THE REAPPEARING OF CHRIST

From the November 1919 issue of The Christian Science Journal


Bells of joy, bells of liberty, bells of praise and of thanksgiving, bells of triumph and of victory, have rung out during the year now closing and have rung in a promised era of peace and progress, with a sound and a meaning for all Christendom unique in the history of mankind. They aroused glad response in every heart, a rapture of relief too deep to voice in human language. Sensible as are all Christian Scientists that the cessation of physical hostilities did not represent the destruction of the sum total of human error, still they recognize it to be a great and wonderful milestone on the world's highroad to the kingdom of heaven, and that it does represent the condition of thought which our Leader designated on page 568 of "Science and Health with Key to the Scriptures" when she wrote, "For victory over a single sin, we give thanks and magnify the Lord of Hosts."

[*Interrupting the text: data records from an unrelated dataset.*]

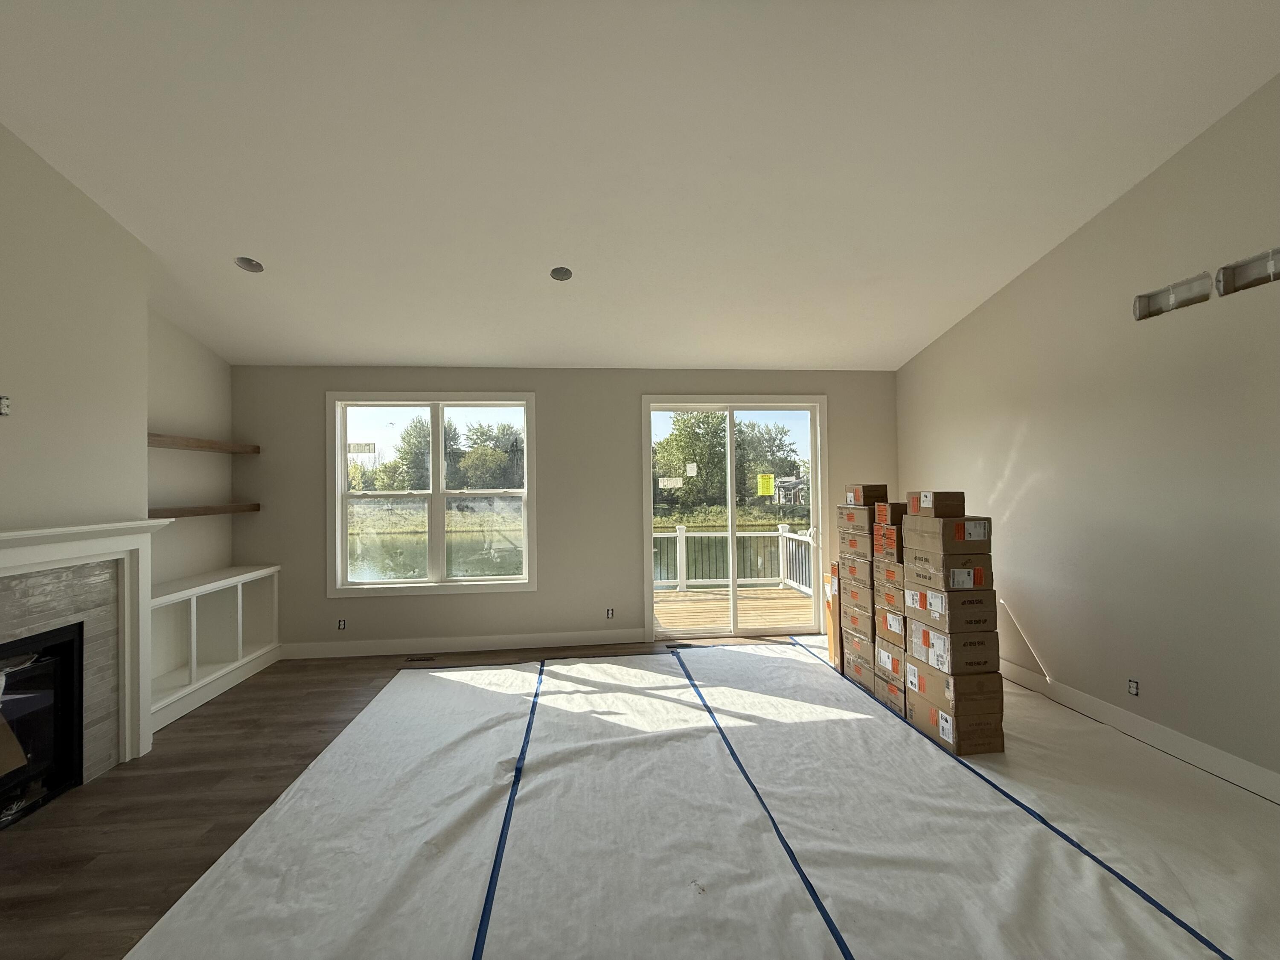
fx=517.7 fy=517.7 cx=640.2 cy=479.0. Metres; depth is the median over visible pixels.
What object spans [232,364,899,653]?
back wall
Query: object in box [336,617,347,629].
electrical outlet
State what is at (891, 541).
cardboard box
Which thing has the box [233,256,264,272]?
recessed light
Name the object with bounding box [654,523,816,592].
deck railing
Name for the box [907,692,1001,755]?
cardboard box
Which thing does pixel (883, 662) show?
cardboard box
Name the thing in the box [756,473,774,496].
yellow sticker
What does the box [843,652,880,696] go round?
cardboard box
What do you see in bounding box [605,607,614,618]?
electrical outlet
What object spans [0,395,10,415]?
electrical outlet
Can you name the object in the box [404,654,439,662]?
floor vent
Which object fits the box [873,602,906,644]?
cardboard box
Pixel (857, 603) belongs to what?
cardboard box
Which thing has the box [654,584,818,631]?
deck
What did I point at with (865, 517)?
cardboard box
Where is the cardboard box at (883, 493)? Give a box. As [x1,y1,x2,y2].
[844,482,888,504]
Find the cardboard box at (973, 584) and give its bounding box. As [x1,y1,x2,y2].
[903,545,994,590]
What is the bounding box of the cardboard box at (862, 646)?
[841,625,878,669]
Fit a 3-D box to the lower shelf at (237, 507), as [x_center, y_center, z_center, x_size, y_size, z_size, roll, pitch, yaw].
[-3.463,0.240,3.887,0.245,0.068,1.522,-1,-1,-6]
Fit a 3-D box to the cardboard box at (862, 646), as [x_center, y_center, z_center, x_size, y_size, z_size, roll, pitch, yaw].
[1.797,1.243,3.900,0.389,0.212,0.404,-1,-1,-6]
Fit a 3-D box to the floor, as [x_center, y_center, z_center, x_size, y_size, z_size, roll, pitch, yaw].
[-0.119,1.625,1.622,6.861,0.116,7.470,-1,-1,-6]
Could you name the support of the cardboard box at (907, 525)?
on the cardboard box at (973, 584)
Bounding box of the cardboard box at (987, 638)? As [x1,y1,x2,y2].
[904,616,997,674]
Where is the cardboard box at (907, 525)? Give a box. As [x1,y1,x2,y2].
[901,514,992,554]
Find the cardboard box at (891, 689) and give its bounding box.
[869,669,905,715]
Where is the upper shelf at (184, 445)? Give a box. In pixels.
[146,433,260,453]
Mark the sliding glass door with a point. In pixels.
(730, 501)
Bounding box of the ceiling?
[0,0,1279,371]
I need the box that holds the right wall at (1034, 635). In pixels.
[894,74,1279,795]
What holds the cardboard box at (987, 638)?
on the cardboard box at (963, 687)
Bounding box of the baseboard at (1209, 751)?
[997,658,1279,804]
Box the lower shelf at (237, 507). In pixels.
[148,502,256,519]
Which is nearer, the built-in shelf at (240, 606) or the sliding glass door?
the built-in shelf at (240, 606)
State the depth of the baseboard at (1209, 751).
2.95 m
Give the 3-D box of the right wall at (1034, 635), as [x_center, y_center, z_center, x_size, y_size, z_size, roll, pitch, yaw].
[3.132,-0.432,1.805,0.172,3.972,7.349,-1,-1,-6]
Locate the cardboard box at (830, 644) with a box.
[823,564,843,665]
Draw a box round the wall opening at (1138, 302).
[1131,272,1212,320]
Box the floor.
[0,627,1279,959]
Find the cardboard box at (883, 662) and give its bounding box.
[867,640,907,691]
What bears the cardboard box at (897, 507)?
on the cardboard box at (891, 541)
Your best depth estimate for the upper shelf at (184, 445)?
3.97 m
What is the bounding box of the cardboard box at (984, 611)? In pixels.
[904,583,997,634]
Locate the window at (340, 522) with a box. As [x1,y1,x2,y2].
[326,392,535,596]
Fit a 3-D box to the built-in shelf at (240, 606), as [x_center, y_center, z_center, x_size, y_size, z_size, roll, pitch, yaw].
[-3.353,1.206,3.877,0.379,0.844,1.677,-1,-1,-6]
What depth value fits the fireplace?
2.81 m
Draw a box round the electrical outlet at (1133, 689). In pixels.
[1126,678,1139,695]
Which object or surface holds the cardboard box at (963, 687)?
on the cardboard box at (931, 714)
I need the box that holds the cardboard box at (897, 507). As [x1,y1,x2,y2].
[871,500,905,526]
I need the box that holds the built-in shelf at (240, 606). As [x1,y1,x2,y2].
[149,564,282,732]
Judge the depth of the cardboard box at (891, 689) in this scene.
3.51 m
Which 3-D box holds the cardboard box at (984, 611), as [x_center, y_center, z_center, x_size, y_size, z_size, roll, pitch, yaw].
[1.866,0.768,3.141,0.347,0.218,0.405,-1,-1,-6]
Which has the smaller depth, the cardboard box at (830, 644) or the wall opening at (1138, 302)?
the wall opening at (1138, 302)
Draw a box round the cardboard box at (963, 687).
[903,655,1005,714]
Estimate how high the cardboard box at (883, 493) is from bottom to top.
0.158 m
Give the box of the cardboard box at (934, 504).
[904,490,963,516]
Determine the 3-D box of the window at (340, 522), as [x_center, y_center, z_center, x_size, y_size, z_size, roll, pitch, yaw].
[-1.980,0.149,5.020,1.898,1.900,0.159,-1,-1,-6]
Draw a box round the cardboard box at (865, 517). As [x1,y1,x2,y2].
[836,503,875,530]
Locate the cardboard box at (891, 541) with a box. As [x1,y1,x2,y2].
[871,522,903,560]
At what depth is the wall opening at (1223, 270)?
2.59 m
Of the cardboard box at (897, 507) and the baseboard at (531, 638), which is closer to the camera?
the cardboard box at (897, 507)
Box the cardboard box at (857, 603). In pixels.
[841,578,875,618]
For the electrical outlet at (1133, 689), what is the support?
in the right wall at (1034, 635)
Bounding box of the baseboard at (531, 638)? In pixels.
[279,628,648,658]
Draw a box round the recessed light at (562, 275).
[549,265,573,281]
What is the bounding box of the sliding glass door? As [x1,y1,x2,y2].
[642,395,827,639]
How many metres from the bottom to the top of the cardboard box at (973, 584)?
0.197 m
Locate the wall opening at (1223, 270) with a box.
[1216,246,1279,295]
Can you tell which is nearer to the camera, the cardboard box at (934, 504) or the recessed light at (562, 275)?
the cardboard box at (934, 504)
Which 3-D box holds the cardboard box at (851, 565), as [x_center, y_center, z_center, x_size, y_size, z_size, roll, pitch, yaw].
[1.774,0.686,3.936,0.385,0.235,0.357,-1,-1,-6]
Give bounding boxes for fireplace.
[0,517,169,799]
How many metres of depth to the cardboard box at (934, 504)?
3.13 m
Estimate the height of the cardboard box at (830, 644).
0.859 m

And yet in the very midst of this thanksgiving there were suggestions of fear!—and of what? Mortal mind argued that during the period of reconstruction now upon us, and the change from conditions of war to those of peace, there would be lack of employment, lack of food, lack of opportunity, and the general stoppage of individual activity and good. We verily believe, however, that this mighty victory of moral force over material might, gained by the allied forces in the workshops and on the battle field, this "victory beyond conquest," as one clergyman expressed it in a Thanksgiving sermon, is the proof positive that the Christ, Truth, has been and is ever present with us, and is reappearing among men in this momentous and universal hour, in a way that all can understand, revere, and hail with promise and hope. Our eyes are still blinded with the mists of the Adam-dream, or we would receive this reappearing of the Christ with such pure, overflowing gratitude that all fear would be completely flooded out with inrushing streams of glorious light and lasting joy,—lasting because it would be joy spiritually understood.

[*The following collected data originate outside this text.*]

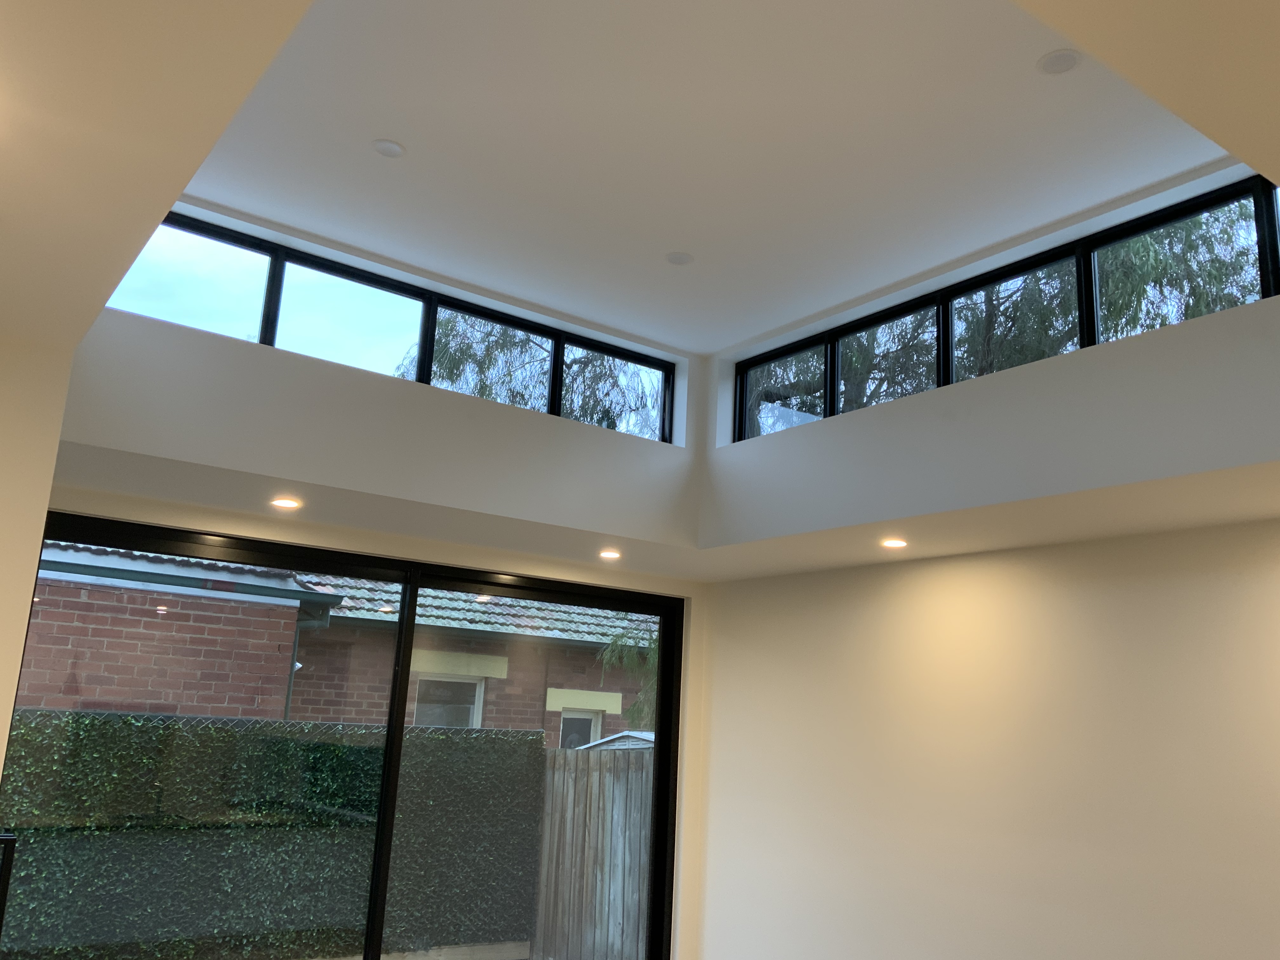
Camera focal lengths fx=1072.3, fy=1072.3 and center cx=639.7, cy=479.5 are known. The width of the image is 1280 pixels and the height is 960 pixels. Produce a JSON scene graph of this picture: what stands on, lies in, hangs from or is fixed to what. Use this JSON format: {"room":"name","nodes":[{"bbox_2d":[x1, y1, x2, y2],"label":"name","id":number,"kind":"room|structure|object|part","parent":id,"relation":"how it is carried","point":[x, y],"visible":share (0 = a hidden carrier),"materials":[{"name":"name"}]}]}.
{"room":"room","nodes":[
{"label":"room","id":0,"kind":"room"},
{"bbox_2d":[0,330,75,782],"label":"left wall","id":1,"kind":"structure","parent":0,"point":[46,490],"materials":[{"name":"beige paint"}]},
{"bbox_2d":[26,486,706,959],"label":"back wall","id":2,"kind":"structure","parent":0,"point":[237,528],"materials":[{"name":"beige paint"}]},
{"bbox_2d":[5,507,684,959],"label":"sliding glass door","id":3,"kind":"structure","parent":2,"relation":"in","point":[388,762],"materials":[{"name":"glass"}]},
{"bbox_2d":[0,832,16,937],"label":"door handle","id":4,"kind":"object","parent":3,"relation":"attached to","point":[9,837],"visible":1,"materials":[{"name":"black metal"}]},
{"bbox_2d":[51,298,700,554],"label":"wall","id":5,"kind":"structure","parent":0,"point":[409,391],"materials":[{"name":"white paint"}]},
{"bbox_2d":[94,205,674,442],"label":"clerestory window","id":6,"kind":"structure","parent":5,"relation":"in","point":[375,286],"materials":[{"name":"glass"}]},
{"label":"pane","id":7,"kind":"part","parent":6,"relation":"part of","materials":[{"name":"clear glass"}]},
{"label":"pane","id":8,"kind":"part","parent":6,"relation":"part of","materials":[{"name":"clear glass"}]},
{"label":"pane","id":9,"kind":"part","parent":6,"relation":"part of","materials":[{"name":"glass"}]},
{"label":"pane","id":10,"kind":"part","parent":6,"relation":"part of","materials":[{"name":"clear glass"}]},
{"bbox_2d":[0,0,1279,575],"label":"ceiling","id":11,"kind":"structure","parent":0,"point":[250,49],"materials":[{"name":"white paint"}]},
{"bbox_2d":[371,138,406,157],"label":"ceiling light","id":12,"kind":"object","parent":11,"relation":"in","point":[390,146],"visible":0.99,"materials":[{"name":"white"}]},
{"bbox_2d":[664,250,694,265],"label":"ceiling light","id":13,"kind":"object","parent":11,"relation":"in","point":[676,259],"visible":1,"materials":[{"name":"white"}]},
{"bbox_2d":[1036,48,1082,75],"label":"ceiling light","id":14,"kind":"object","parent":11,"relation":"in","point":[1056,63],"visible":0.99,"materials":[{"name":"white"}]},
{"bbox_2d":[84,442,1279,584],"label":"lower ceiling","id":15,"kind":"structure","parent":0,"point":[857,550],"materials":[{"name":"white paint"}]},
{"bbox_2d":[270,496,301,509],"label":"recessed light","id":16,"kind":"object","parent":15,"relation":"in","point":[290,504],"visible":0.99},
{"bbox_2d":[598,547,621,559],"label":"recessed light","id":17,"kind":"object","parent":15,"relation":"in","point":[608,555],"visible":0.99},
{"bbox_2d":[880,537,908,548],"label":"recessed light","id":18,"kind":"object","parent":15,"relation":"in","point":[896,544],"visible":0.99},
{"bbox_2d":[697,517,1279,959],"label":"right wall","id":19,"kind":"structure","parent":0,"point":[1143,592],"materials":[{"name":"white paint"}]},
{"bbox_2d":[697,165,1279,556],"label":"right wall","id":20,"kind":"structure","parent":0,"point":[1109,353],"materials":[{"name":"white paint"}]},
{"bbox_2d":[733,172,1279,447],"label":"clerestory window","id":21,"kind":"structure","parent":20,"relation":"in","point":[1095,340],"materials":[{"name":"black glass"}]},
{"label":"pane","id":22,"kind":"part","parent":21,"relation":"part of","materials":[{"name":"glass"}]},
{"label":"pane","id":23,"kind":"part","parent":21,"relation":"part of","materials":[{"name":"glass"}]},
{"label":"pane","id":24,"kind":"part","parent":21,"relation":"part of","materials":[{"name":"glass"}]},
{"label":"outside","id":25,"kind":"structure","parent":0,"visible":0},
{"label":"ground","id":26,"kind":"structure","parent":25,"visible":0},
{"bbox_2d":[0,710,531,959],"label":"hedge","id":27,"kind":"object","parent":26,"relation":"on","point":[96,719],"visible":0.75,"materials":[{"name":"green plant"}]},
{"bbox_2d":[24,542,658,743],"label":"brick house","id":28,"kind":"structure","parent":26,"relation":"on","point":[88,692],"materials":[{"name":"red brick"}]},
{"bbox_2d":[412,666,486,728],"label":"building window","id":29,"kind":"structure","parent":28,"relation":"in","point":[470,708],"materials":[{"name":"white"}]},
{"bbox_2d":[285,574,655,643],"label":"tiled roof","id":30,"kind":"structure","parent":28,"relation":"on","point":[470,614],"materials":[{"name":"grey tile"}]},
{"bbox_2d":[556,705,605,748],"label":"building window","id":31,"kind":"structure","parent":28,"relation":"in","point":[587,719],"materials":[{"name":"white paint"}]},
{"bbox_2d":[392,313,667,435],"label":"tree","id":32,"kind":"object","parent":26,"relation":"on","point":[451,329],"visible":0.14,"materials":[{"name":"green plant"}]},
{"bbox_2d":[533,742,653,959],"label":"wooden fence","id":33,"kind":"object","parent":26,"relation":"on","point":[565,786],"visible":0.49,"materials":[{"name":"brown wood"}]},
{"bbox_2d":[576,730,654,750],"label":"shed roof","id":34,"kind":"structure","parent":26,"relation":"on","point":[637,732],"materials":[{"name":"white metal"}]},
{"bbox_2d":[597,620,659,731],"label":"tree","id":35,"kind":"object","parent":26,"relation":"on","point":[653,654],"visible":0.13,"materials":[{"name":"green plant"}]},
{"bbox_2d":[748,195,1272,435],"label":"tree","id":36,"kind":"object","parent":26,"relation":"on","point":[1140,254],"visible":0.18,"materials":[{"name":"green plant"}]}
]}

If we look back to the story of the resurrection as recorded in the twenty-first chapter of John's gospel, we shall see that the same conditions of thought obtained among the little circle of the disciples in those early times as are seemingly engulfing the governments and public marts of the world to-day. When Jesus the Christ stood on the shore of the lake of Tiberias, having conquered death and hell, his disciples were apparently absorbed in the question of making a living. They were thinking not at all of the best means of establishing their Master's teaching, or of strengthening one another in his beautiful words and works, but they were intent on their old material occupation of catching fish, and we may be quite certain that they did this because they were terrified of being out of employment, and had quite forgotten that Jesus had promised that he would make them "fishers of men." They were not watching for the reappearing of the Christ, and consequently they had toiled all night in matter and had caught nothing.